Passage shown START

The Financial Sector Campaign Coalition (FSCC) said on Wednesday it is disappointed that the signatories of the Financial Sector Charter have failed to engage with the Nedlac community and labour constituencies to finalise its contents or agree on details with regards to its governing structure.
The coalition, which has been at the forefront of championing transformation in the financial sector in South Africa, said it is concerned that failure to inolve the Nedlac labour and community interests in finalising the charter could delay or even derail it.
“When the charter was launched in October 2003, the FSCC welcomed it as marking a break with the past even though it was drafted in what we called at the time an elite boardroom process. In the seven months since the charter was launched, we have been disappointed that its signatories have failed to engage with the Nedlac community and labour constituencies to finalise its contents or agree details of its governing structure.
“Our view is that the charter does not adequately address a number of issues identified in the summit agreements. The charter is non-prescriptive yet seeks to replace legislation such as the Community Reinvestment Act. The charter commits R20-billion to housing but we question whether this voluntary commitment is appropriate or adequate.
“Of course, because we have been cut out of the charter’s deliberations on finalising its commitments, targets and timeframes, we are not aware of the assumptions its drafters made in deciding on a ceiling of R220-billion. We believe legislation could yield a significant increase on the charter’s R20-billion, assuring greater investment in all our communities.
“The charter promises investment of ‘up to R75-billion’, or up to 3,75% of assets of R2-trillion; this falls short of the 5% target or more we would have liked to see.
“The charter fails to address the summit commitment to creating a financial sector ‘which is more diverse in terms of nature, size and ownership of institutions’.
“The charter is silent on the issue of micro lending despite the summit’s concerns with the high cost of credit, usurious practices in the financial sector and the crisis of over-indebtedness; the charter fails to heed the summit’s call for financial institutions to ‘interact with and support smaller institutions, especially cooperative banks and NGOs that can provide micro credit to poor households’.
“The charter fails to deal with discrimination and HIV/Aids. We are told this silence arises from a concern by the drafters of the charter not to identify HIV/Aids as a black economic empowerment issue. We reject this notion and believe that a charter that seeks to transform the financial sector cannot ignore one of the major challenges to the well-being of our economy and society.”

Passage shown END

- _Exercise_: Reproduce the passage on the Financial Sector Charter word for word, between "The coalition, which" and "of its governing structure.", inclusive. The data that follows plays no part in any of this.

Data shown START

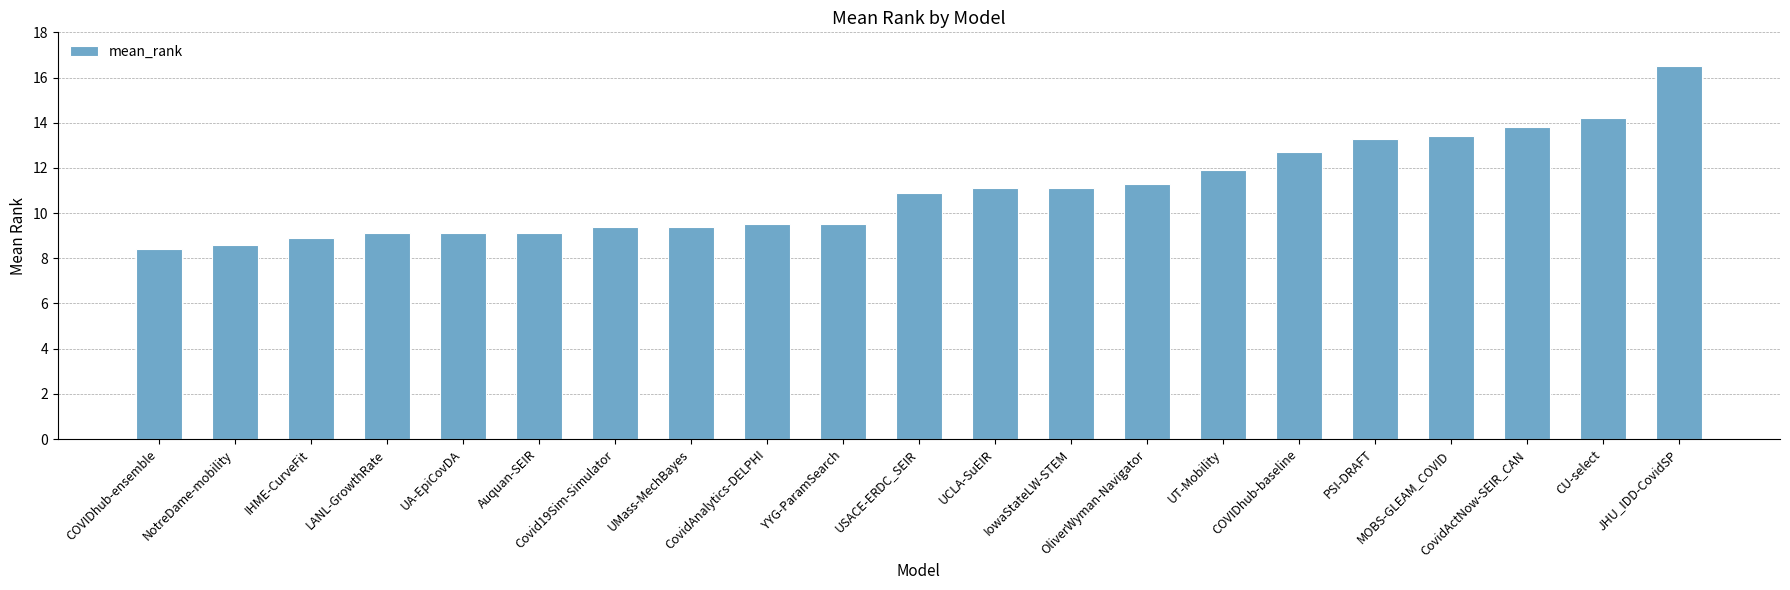

Is it true that the value at MOBS-GLEAM_COVID is 13.4?

True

Data shown END

- _Solution to this task_:
The coalition, which has been at the forefront of championing transformation in the financial sector in South Africa, said it is concerned that failure to inolve the Nedlac labour and community interests in finalising the charter could delay or even derail it.
“When the charter was launched in October 2003, the FSCC welcomed it as marking a break with the past even though it was drafted in what we called at the time an elite boardroom process. In the seven months since the charter was launched, we have been disappointed that its signatories have failed to engage with the Nedlac community and labour constituencies to finalise its contents or agree details of its governing structure.